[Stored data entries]
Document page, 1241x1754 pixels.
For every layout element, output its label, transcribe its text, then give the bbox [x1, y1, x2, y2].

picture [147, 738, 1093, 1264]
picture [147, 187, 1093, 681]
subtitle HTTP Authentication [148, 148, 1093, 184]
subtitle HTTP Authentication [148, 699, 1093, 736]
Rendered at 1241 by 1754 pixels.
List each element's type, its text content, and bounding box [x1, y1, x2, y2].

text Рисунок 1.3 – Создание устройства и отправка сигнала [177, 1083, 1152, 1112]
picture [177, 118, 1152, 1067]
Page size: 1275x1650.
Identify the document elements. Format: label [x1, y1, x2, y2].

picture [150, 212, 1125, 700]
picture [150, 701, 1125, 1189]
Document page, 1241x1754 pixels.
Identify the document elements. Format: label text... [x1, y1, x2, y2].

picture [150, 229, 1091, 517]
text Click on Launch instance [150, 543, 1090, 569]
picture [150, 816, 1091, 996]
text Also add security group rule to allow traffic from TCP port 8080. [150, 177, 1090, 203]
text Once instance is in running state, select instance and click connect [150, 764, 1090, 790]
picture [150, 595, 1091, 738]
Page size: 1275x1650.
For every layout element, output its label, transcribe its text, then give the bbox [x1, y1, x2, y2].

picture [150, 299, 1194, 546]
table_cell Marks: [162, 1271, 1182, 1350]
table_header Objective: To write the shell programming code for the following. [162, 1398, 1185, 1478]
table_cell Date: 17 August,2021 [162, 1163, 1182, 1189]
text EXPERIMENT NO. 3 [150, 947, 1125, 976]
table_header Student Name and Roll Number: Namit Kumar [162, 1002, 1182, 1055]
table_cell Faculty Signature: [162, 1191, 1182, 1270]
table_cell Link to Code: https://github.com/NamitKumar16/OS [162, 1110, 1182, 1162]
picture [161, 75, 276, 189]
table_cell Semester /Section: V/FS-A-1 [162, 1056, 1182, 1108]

# REQUIREMENT
Give the data again exactly, line for line.

# ANSWER SECTION
Document page, 1241x1754 pixels.
For every layout element, output its label, transcribe its text, then give the bbox [x1, y1, x2, y2].

picture [147, 738, 1093, 1264]
picture [147, 187, 1093, 681]
subtitle HTTP Authentication [148, 148, 1093, 184]
subtitle HTTP Authentication [148, 699, 1093, 736]
Rendered at 1241 by 1754 pixels.
List each element's type, its text content, and bounding box [x1, y1, x2, y2].

text Рисунок 1.3 – Создание устройства и отправка сигнала [177, 1083, 1152, 1112]
picture [177, 118, 1152, 1067]
Page size: 1275x1650.
Identify the document elements. Format: label [x1, y1, x2, y2].

picture [150, 212, 1125, 700]
picture [150, 701, 1125, 1189]
Document page, 1241x1754 pixels.
Identify the document elements. Format: label text... [x1, y1, x2, y2].

picture [150, 229, 1091, 517]
text Click on Launch instance [150, 543, 1090, 569]
picture [150, 816, 1091, 996]
text Also add security group rule to allow traffic from TCP port 8080. [150, 177, 1090, 203]
text Once instance is in running state, select instance and click connect [150, 764, 1090, 790]
picture [150, 595, 1091, 738]
Page size: 1275x1650.
For every layout element, output its label, transcribe its text, then give the bbox [x1, y1, x2, y2].

picture [150, 299, 1194, 546]
table_cell Marks: [162, 1271, 1182, 1350]
table_header Objective: To write the shell programming code for the following. [162, 1398, 1185, 1478]
table_cell Date: 17 August,2021 [162, 1163, 1182, 1189]
text EXPERIMENT NO. 3 [150, 947, 1125, 976]
table_header Student Name and Roll Number: Namit Kumar [162, 1002, 1182, 1055]
table_cell Faculty Signature: [162, 1191, 1182, 1270]
table_cell Link to Code: https://github.com/NamitKumar16/OS [162, 1110, 1182, 1162]
picture [161, 75, 276, 189]
table_cell Semester /Section: V/FS-A-1 [162, 1056, 1182, 1108]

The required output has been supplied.